Reducing the number of loaves while maintaining total weight theoretically means each loaf is larger and heavier—approximately 120 grams instead of the previous 100. The decision is therefore presented as an attempt to improve quality rather than reduce subsidies, especially given the recent deterioration in bread thickness, size, and taste.

In reality, Syrian citizens continue to suffer from poor-quality bread. Loaves are brittle and crumble easily. With weak oversight and inconsistent bakery performance, exploitation has shifted from price manipulation to reductions in weight and quality.

Under Bashar al-Assad’s rule, the minimum wage stood at 278,910 Syrian pounds—less than 20 U.S. dollars at the time.
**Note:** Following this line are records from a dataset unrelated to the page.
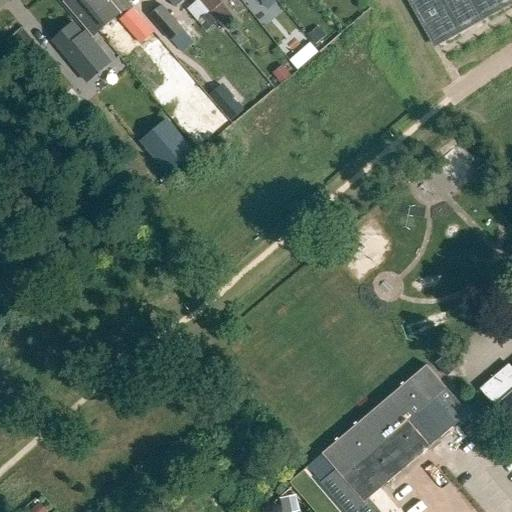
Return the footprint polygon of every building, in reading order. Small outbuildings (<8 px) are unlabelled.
[(115,35),(103,21),(115,10),(106,0),(68,0),(66,2),(104,45),(115,35)] [(168,0),(175,8),(184,0),(168,0)] [(195,0),(190,0),(182,7),(194,21),(205,12),(195,0)] [(219,0),(200,0),(210,12),(221,2),(219,0)] [(441,0),(412,0),(435,40),(457,28),(441,0)] [(470,0),(441,0),(457,28),(479,16),(470,0)] [(498,0),(470,0),(479,16),(501,4),(498,0)] [(164,5),(151,16),(172,41),(185,30),(164,5)] [(119,20),(140,43),(153,32),(133,8),(119,20)] [(208,13),(198,23),(206,32),(216,22),(208,13)] [(73,24),(53,42),(63,54),(68,59),(83,77),(87,83),(97,74),(111,63),(86,32),(83,35),(73,24)] [(319,29),(309,37),(314,45),(325,37),(319,29)] [(301,51),(310,60),(318,53),(310,44),(301,51)] [(40,49),(31,57),(37,64),(46,56),(40,49)] [(280,66),(270,73),(278,84),(288,76),(280,66)] [(210,96),(232,121),(243,111),(221,86),(210,96)] [(167,121),(142,142),(168,173),(193,152),(167,121)] [(493,158),(483,165),(499,184),(508,176),(493,158)] [(433,362),(444,374),(450,368),(439,356),(433,362)] [(494,406),(495,407),(511,426),(511,367),(511,368),(508,364),(479,388),(495,406),(494,406)] [(427,365),(381,404),(422,453),(429,448),(431,451),(440,444),(437,441),(468,414),(427,365)] [(336,470),(320,483),(345,511),(380,511),(369,499),(422,453),(381,404),(322,454),(336,470)] [(46,511),(39,503),(29,511),(46,511)]
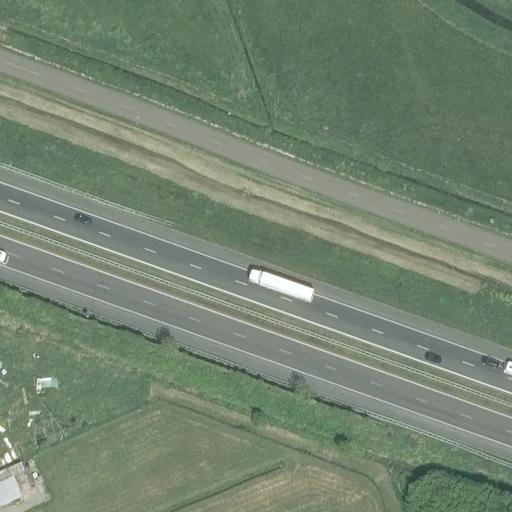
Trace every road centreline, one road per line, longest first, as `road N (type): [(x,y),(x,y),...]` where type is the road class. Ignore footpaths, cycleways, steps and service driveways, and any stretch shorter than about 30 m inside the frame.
road 1 (unclassified): [(511,247),(0,62)]
road 2 (motorway): [(511,383),(0,199)]
road 3 (motorway): [(0,251),(511,435)]
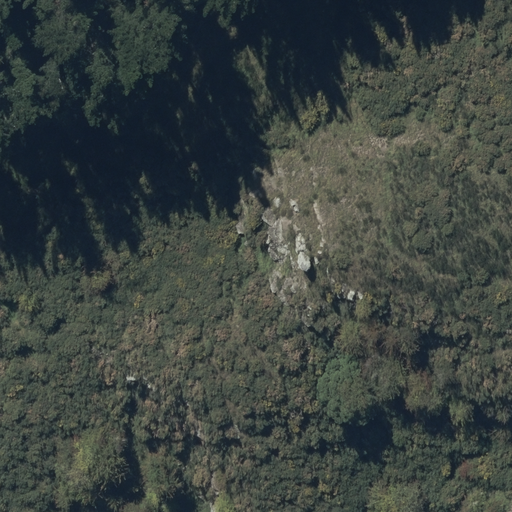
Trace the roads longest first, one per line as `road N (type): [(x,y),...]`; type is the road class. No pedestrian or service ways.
road 1 (track): [(243,0),(189,123),(192,147),(220,187),(199,215),(172,237),(156,234),(147,218),(48,244),(0,231)]
road 2 (track): [(511,280),(453,275),(395,244),(390,116),(368,91),(333,78),(302,49),(290,21),(292,0)]
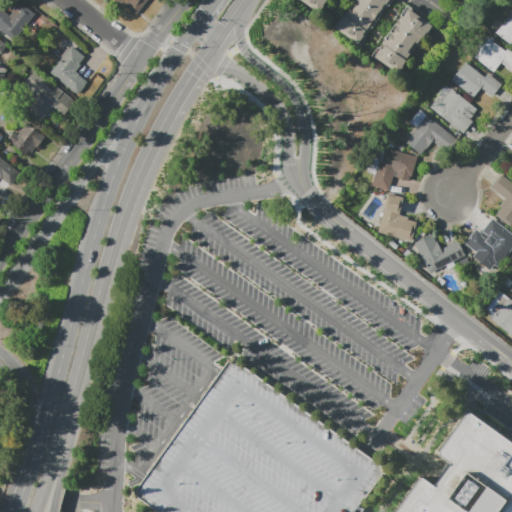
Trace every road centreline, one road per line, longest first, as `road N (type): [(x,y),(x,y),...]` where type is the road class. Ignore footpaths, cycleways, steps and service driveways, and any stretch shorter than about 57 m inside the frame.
road 1 (primary): [(132,131),(101,210),(14,511)]
road 2 (residential): [(250,193),(195,200),(167,228),(125,384),(114,502)]
road 3 (primary): [(57,451),(121,216),(148,150)]
road 4 (primary): [(140,96),(0,295)]
road 5 (residential): [(12,240),(141,61)]
road 6 (primary): [(0,353),(26,382),(32,406),(14,511)]
road 7 (residential): [(0,496),(3,371),(26,382)]
road 8 (residential): [(460,320),(346,230)]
In June, President Ahmad al-Sharaa issued a decree increasing salaries and pensions by 200%, raising the minimum wage to 750,000 Syrian pounds per month, equivalent to 60 dollars.

A family of five previously required about 70 bread rations per month, costing roughly 35,000 pounds. Today, the same quantity costs approximately 280,000 pounds. Bread expenses have thus risen from less than a quarter of minimum-wage income to nearly 40%.

Fuel price reductions in the past month have had a noticeable impact. Transportation fares within Damascus dropped to roughly two-thirds of previous levels. Prices of consumer goods also declined after the fall of the Assad regime—by up to 50% in some cases—due to market openness and the removal of checkpoints, escort fees, and extortion practices formerly imposed by Fourth Division barriers affiliated with Maher al-Assad.

Goods from neighboring countries have entered the market at significantly lower prices. Nevertheless, international statistics indicate that more than 90% of Syrians live below the poverty line, extreme poverty has reached 66%, unemployment stands at 25%, and approximately 75% of citizens depend on humanitarian aid. According to the World Food Programme, around 12 million Syrians suffer from food insecurity.

Electricity, telecommunications, and seed price hikes reflect compliance with investor conditions aimed at guaranteeing returns. Jonathan Bass, CEO of the U.S. liquefied natural gas company Argent, announced cooperation with Baker Hughes and Hunt Energy to develop a comprehensive plan to restart Syria’s oil, gas, and electricity sectors.

Hundreds of thousands of Syrian families will be unable to pay electricity and internet bills at current prices unless the government adopts gradual increases aligned with wage growth and improved living conditions. Although officials emphasize social justice in the new economic policy, current decisions contradict this principle.

Despite diplomatic progress and efforts to attract investment, the government has failed to prioritize social justice and citizens’ basic needs. Temporary solutions remain possible, especially given that actual production costs per kilowatt-hour are far lower than officially stated.

We, in the Syrian Women’s Political Movement, stand with marginalized groups who will be pushed toward deeper impoverishment and systematic exploitation by rising prices. This is particularly severe for women, whose participation in the labor market has increased under economic pressure while their economic share remains limited and dependency within families persists. The absence of shared responsibility continues to impose compounded suffering at both family and societal levels.